▶ [Instructions for the task] An exact restatement of the data is required, with the images omitted.

▼

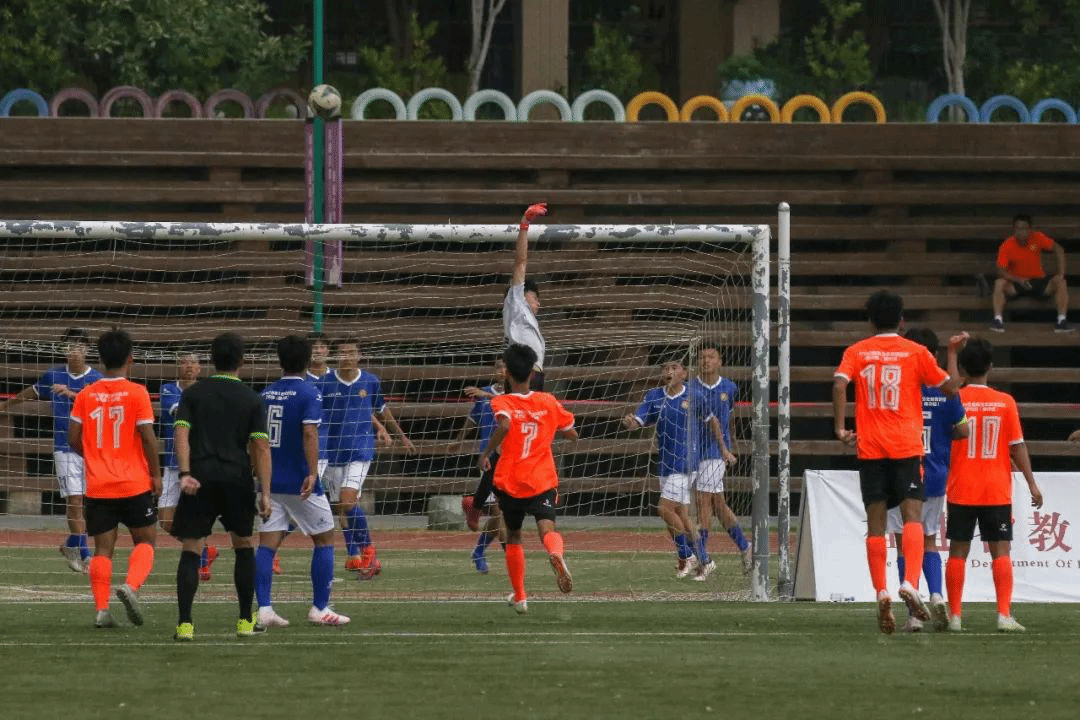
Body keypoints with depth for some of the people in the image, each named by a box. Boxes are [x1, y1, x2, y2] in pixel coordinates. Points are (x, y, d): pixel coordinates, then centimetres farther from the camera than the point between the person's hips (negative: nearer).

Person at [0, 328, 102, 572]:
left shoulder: (96, 378, -1)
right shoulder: (53, 376, 5)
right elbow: (32, 392, 24)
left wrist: (69, 393, -32)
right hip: (64, 448, 0)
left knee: (87, 503, 5)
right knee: (74, 500, -10)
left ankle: (72, 546, 25)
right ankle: (84, 555, -9)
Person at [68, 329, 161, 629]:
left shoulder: (85, 395, 2)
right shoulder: (136, 393, -7)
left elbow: (73, 438, 3)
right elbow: (147, 436, -10)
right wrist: (156, 474, 0)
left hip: (98, 487, 2)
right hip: (135, 485, -2)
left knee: (102, 548, 6)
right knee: (145, 540, 10)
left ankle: (101, 609, -5)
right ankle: (131, 585, -16)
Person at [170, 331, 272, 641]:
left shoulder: (193, 394, 7)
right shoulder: (252, 400, 4)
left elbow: (181, 433, -7)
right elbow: (260, 446, -2)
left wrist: (185, 473, -14)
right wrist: (265, 492, -3)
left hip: (199, 479, 0)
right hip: (237, 476, 0)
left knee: (191, 551, 1)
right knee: (244, 546, 18)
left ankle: (185, 624, -10)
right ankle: (245, 621, 19)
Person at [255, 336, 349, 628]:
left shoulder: (266, 394, 9)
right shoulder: (309, 394, -8)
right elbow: (309, 433, -21)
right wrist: (312, 473, -25)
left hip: (270, 481, 5)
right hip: (299, 482, -5)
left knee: (267, 544, 3)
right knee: (325, 539, 9)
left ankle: (264, 609, -8)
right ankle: (319, 609, 7)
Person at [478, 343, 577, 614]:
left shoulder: (502, 402, -4)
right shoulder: (548, 402, 7)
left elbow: (505, 424, -28)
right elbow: (572, 434, 19)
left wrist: (486, 453, -16)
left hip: (509, 482, 0)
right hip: (542, 480, 0)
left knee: (513, 536, 19)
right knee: (547, 528, -16)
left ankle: (519, 596, 27)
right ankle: (556, 555, -54)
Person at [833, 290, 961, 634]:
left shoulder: (857, 352, 7)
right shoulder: (916, 352, 4)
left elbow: (839, 384, -10)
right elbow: (950, 388, 7)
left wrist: (840, 428, -10)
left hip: (870, 449, 2)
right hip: (907, 447, -2)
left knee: (875, 524, 5)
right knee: (912, 516, -8)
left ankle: (881, 592, -4)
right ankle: (910, 582, -28)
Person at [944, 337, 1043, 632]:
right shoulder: (1005, 402, -4)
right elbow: (1017, 445, -3)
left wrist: (953, 352, 29)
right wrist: (1031, 483, 3)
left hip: (961, 491, 0)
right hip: (997, 491, 0)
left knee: (958, 552, 6)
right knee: (1001, 552, 0)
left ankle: (955, 616, 5)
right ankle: (1004, 615, -10)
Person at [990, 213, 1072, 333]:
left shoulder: (1037, 238, -10)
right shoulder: (1006, 246, -13)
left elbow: (1058, 250, -4)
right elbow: (1001, 271, -16)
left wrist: (1061, 273, -14)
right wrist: (1018, 280, -32)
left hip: (1039, 281, 1)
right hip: (1016, 284, -1)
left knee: (1060, 282, -23)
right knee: (999, 283, -31)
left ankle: (1061, 321, -24)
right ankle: (997, 319, -30)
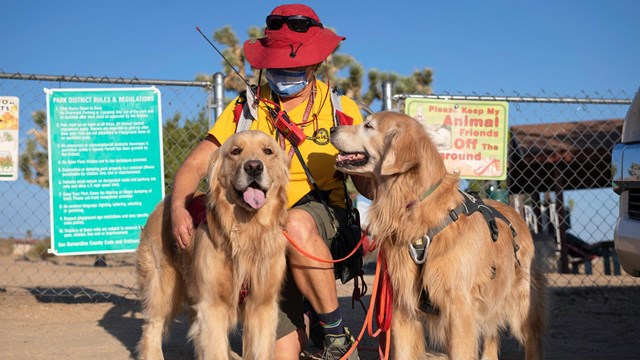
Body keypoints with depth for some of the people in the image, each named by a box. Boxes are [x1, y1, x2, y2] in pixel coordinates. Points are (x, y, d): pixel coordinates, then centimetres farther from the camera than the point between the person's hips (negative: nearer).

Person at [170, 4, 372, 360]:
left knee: (296, 224, -39)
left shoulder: (341, 109, 3)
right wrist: (179, 207, -17)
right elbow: (195, 165, 3)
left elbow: (366, 180, 5)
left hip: (322, 220, -1)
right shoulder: (246, 108, 5)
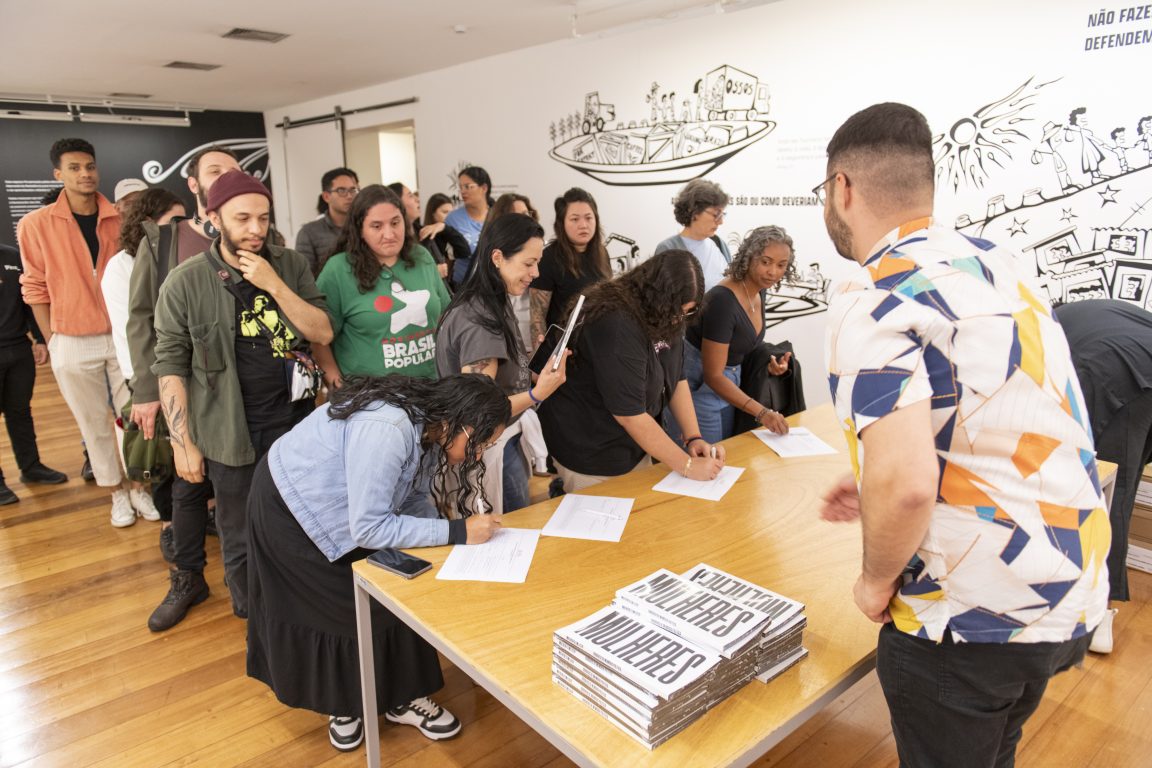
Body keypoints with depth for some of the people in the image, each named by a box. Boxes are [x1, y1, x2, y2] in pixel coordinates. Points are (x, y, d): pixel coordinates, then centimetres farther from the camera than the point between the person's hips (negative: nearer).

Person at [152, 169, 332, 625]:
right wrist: (182, 442, -7)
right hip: (231, 432, -2)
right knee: (242, 541, 12)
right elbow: (170, 365, -5)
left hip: (296, 422, 2)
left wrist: (274, 285, -18)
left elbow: (323, 334, -7)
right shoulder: (185, 283, -7)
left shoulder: (291, 266, 0)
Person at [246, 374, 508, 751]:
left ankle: (400, 696, 22)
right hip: (291, 507, -8)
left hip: (339, 506, 8)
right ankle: (341, 702, 29)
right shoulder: (387, 429, -39)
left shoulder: (427, 425, -11)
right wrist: (456, 532, -34)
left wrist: (452, 511, -22)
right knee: (339, 607, 4)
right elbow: (368, 528, -36)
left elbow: (414, 499, -4)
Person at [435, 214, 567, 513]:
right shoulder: (481, 321, -25)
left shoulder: (490, 306, 3)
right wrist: (537, 394, -35)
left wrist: (542, 372, 8)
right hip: (491, 446, -9)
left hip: (501, 439, 9)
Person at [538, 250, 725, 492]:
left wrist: (694, 437, -6)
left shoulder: (668, 319, -2)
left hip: (633, 445, 8)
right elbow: (630, 414, -27)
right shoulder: (616, 325, -27)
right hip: (592, 456, -7)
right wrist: (688, 466, -21)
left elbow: (677, 379, 6)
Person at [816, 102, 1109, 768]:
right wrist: (878, 491, 16)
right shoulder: (1001, 264, 6)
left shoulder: (873, 299, -21)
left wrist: (878, 580, -11)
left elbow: (905, 485, -32)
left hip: (975, 616, -8)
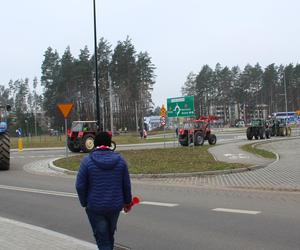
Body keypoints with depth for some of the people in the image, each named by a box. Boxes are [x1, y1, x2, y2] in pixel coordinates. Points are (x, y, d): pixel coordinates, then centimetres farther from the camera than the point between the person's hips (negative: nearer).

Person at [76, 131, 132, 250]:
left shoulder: (87, 161, -10)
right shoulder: (120, 160, -2)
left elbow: (80, 186, -10)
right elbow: (126, 184, 2)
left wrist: (84, 203, 4)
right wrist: (127, 202, 16)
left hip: (95, 207, -3)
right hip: (115, 206, 3)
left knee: (102, 238, 5)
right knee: (110, 234, 22)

▲

▶ [Output for this exercise]
Body keypoints with depth for some of the people in the image, each named by a box. Boxes are [x1, y1, x2, y2] in pixel coordinates. Points are (x, y, d): pixel coordinates, then centimetres farther from the camera than the point between the person's hips (negative: nearer).

Person at [0, 328, 102, 572]:
left shoulder: (96, 378, -1)
right shoulder: (53, 376, 5)
right elbow: (32, 392, 24)
left wrist: (69, 393, -32)
right hip: (64, 448, 0)
left knee: (87, 503, 5)
right knee: (74, 500, -10)
left ankle: (72, 546, 25)
right ankle: (84, 555, -9)
Person at [68, 329, 161, 629]:
left shoulder: (85, 395, 2)
right shoulder: (136, 393, -7)
left elbow: (73, 438, 3)
right elbow: (147, 436, -10)
right wrist: (156, 474, 0)
left hip: (98, 487, 2)
right hip: (135, 485, -2)
left knee: (102, 548, 6)
right knee: (145, 540, 10)
left ankle: (101, 609, -5)
right ankle: (131, 585, -16)
Person at [170, 331, 272, 641]:
left shoulder: (193, 394, 7)
right shoulder: (252, 400, 4)
left elbow: (181, 433, -7)
right elbow: (260, 446, -2)
left wrist: (185, 473, -14)
right wrist: (265, 492, -3)
left hip: (199, 479, 0)
right hip: (237, 476, 0)
left knee: (191, 551, 1)
right knee: (244, 546, 18)
left ankle: (185, 624, -10)
right ankle: (245, 621, 19)
Person at [255, 336, 349, 628]:
left shoulder: (266, 394, 9)
right shoulder: (309, 394, -8)
right elbow: (309, 433, -21)
right wrist: (312, 473, -25)
left hip: (270, 481, 5)
right hip: (299, 482, -5)
left knee: (267, 544, 3)
right knee: (325, 539, 9)
left ankle: (264, 609, -8)
right ankle: (319, 609, 7)
Person at [478, 343, 577, 614]:
left shoulder: (502, 402, -4)
right shoulder: (548, 402, 7)
left elbow: (505, 424, -28)
right elbow: (572, 434, 19)
left wrist: (486, 453, -16)
left hip: (509, 482, 0)
right hip: (542, 480, 0)
left knee: (513, 536, 19)
right knee: (547, 528, -16)
left ankle: (519, 596, 27)
right ankle: (556, 555, -54)
Person at [833, 290, 961, 634]:
left shoulder: (857, 352, 7)
right shoulder: (916, 352, 4)
left elbow: (839, 384, -10)
right elbow: (950, 388, 7)
left wrist: (840, 428, -10)
left hip: (870, 449, 2)
right hip: (907, 447, -2)
left knee: (875, 524, 5)
right knee: (912, 516, -8)
left ankle: (881, 592, -4)
right ankle: (910, 582, -28)
Person at [944, 337, 1043, 632]:
right shoulder: (1005, 402, -4)
right elbow: (1017, 445, -3)
left wrist: (953, 352, 29)
right wrist: (1031, 483, 3)
left hip: (961, 491, 0)
right hip: (997, 491, 0)
left knee: (958, 552, 6)
right knee: (1001, 552, 0)
left ankle: (955, 616, 5)
right ankle: (1004, 615, -10)
Person at [990, 213, 1072, 333]:
left shoulder: (1037, 238, -10)
right shoulder: (1006, 246, -13)
left elbow: (1058, 250, -4)
right elbow: (1001, 271, -16)
left wrist: (1061, 273, -14)
right wrist: (1018, 280, -32)
left hip: (1039, 281, 1)
right hip: (1016, 284, -1)
left knee: (1060, 282, -23)
right knee: (999, 283, -31)
left ankle: (1061, 321, -24)
right ankle: (997, 319, -30)
Body keypoints with depth for some of the people in the image, each named by a box. Boxes are [x1, y1, x2, y2] in pixel coordinates. Points are (x, y, d): pixel coordinates, then centimetres farther from the camera than the point between the person's hips (negative: nearer).

Person at [170, 4, 372, 360]:
left knee: (296, 224, -39)
left shoulder: (341, 109, 3)
right wrist: (179, 207, -17)
right elbow: (195, 165, 3)
left elbow: (366, 180, 5)
left hip: (322, 220, -1)
right shoulder: (246, 108, 5)
Body keypoints with depth for some of the people in the image, each named by a box. Boxes are [x1, y1, x2, y2] in pixel coordinates. Points are (x, y, d): pixel coordinates, then centimetres farther from the camera than the point between the person's hips (negative: nearer).

Person at [152, 169, 332, 625]:
right wrist: (182, 442, -7)
right hip: (231, 432, -2)
right knee: (242, 541, 12)
right elbow: (170, 365, -5)
left hip: (296, 422, 2)
left wrist: (274, 285, -18)
left elbow: (323, 334, -7)
right shoulder: (185, 283, -7)
left shoulder: (291, 266, 0)
Person at [246, 374, 508, 751]:
left ankle: (400, 696, 22)
right hip: (291, 507, -8)
left hip: (339, 506, 8)
right ankle: (341, 702, 29)
right shoulder: (387, 429, -39)
left shoulder: (427, 425, -11)
right wrist: (456, 532, -34)
left wrist: (452, 511, -22)
right knee: (339, 607, 4)
right elbow: (368, 528, -36)
left elbow: (414, 499, -4)
Person at [435, 214, 567, 513]:
right shoulder: (481, 321, -25)
left shoulder: (490, 306, 3)
right wrist: (537, 394, -35)
left wrist: (542, 372, 8)
right hip: (491, 446, -9)
left hip: (501, 439, 9)
Person at [538, 250, 725, 492]:
left wrist: (694, 437, -6)
left shoulder: (668, 319, -2)
left hip: (633, 445, 8)
right elbow: (630, 414, -27)
right shoulder: (616, 325, -27)
right hip: (592, 456, -7)
right wrist: (688, 466, -21)
left elbow: (677, 379, 6)
Person at [816, 102, 1109, 768]:
right wrist: (878, 491, 16)
right shoulder: (1001, 264, 6)
left shoulder: (873, 299, -21)
left wrist: (878, 580, -11)
left elbow: (905, 485, -32)
left hip: (975, 616, -8)
Body keypoints with depth for some of the people in the image, each named by a box. Boxes are [x1, y1, x2, y2] in pixel coordinates. Points are (x, y, d): pixel coordinates, then centimetres farther from the camera than the point between the person's hips (negative: nearer).

Person at [76, 131, 132, 250]:
left shoulder: (87, 161, -10)
right shoulder: (120, 160, -2)
left elbow: (80, 186, -10)
right elbow: (126, 184, 2)
left wrist: (84, 203, 4)
right wrist: (127, 202, 16)
left hip: (95, 207, -3)
right hip: (115, 206, 3)
left knee: (102, 238, 5)
right knee: (110, 234, 22)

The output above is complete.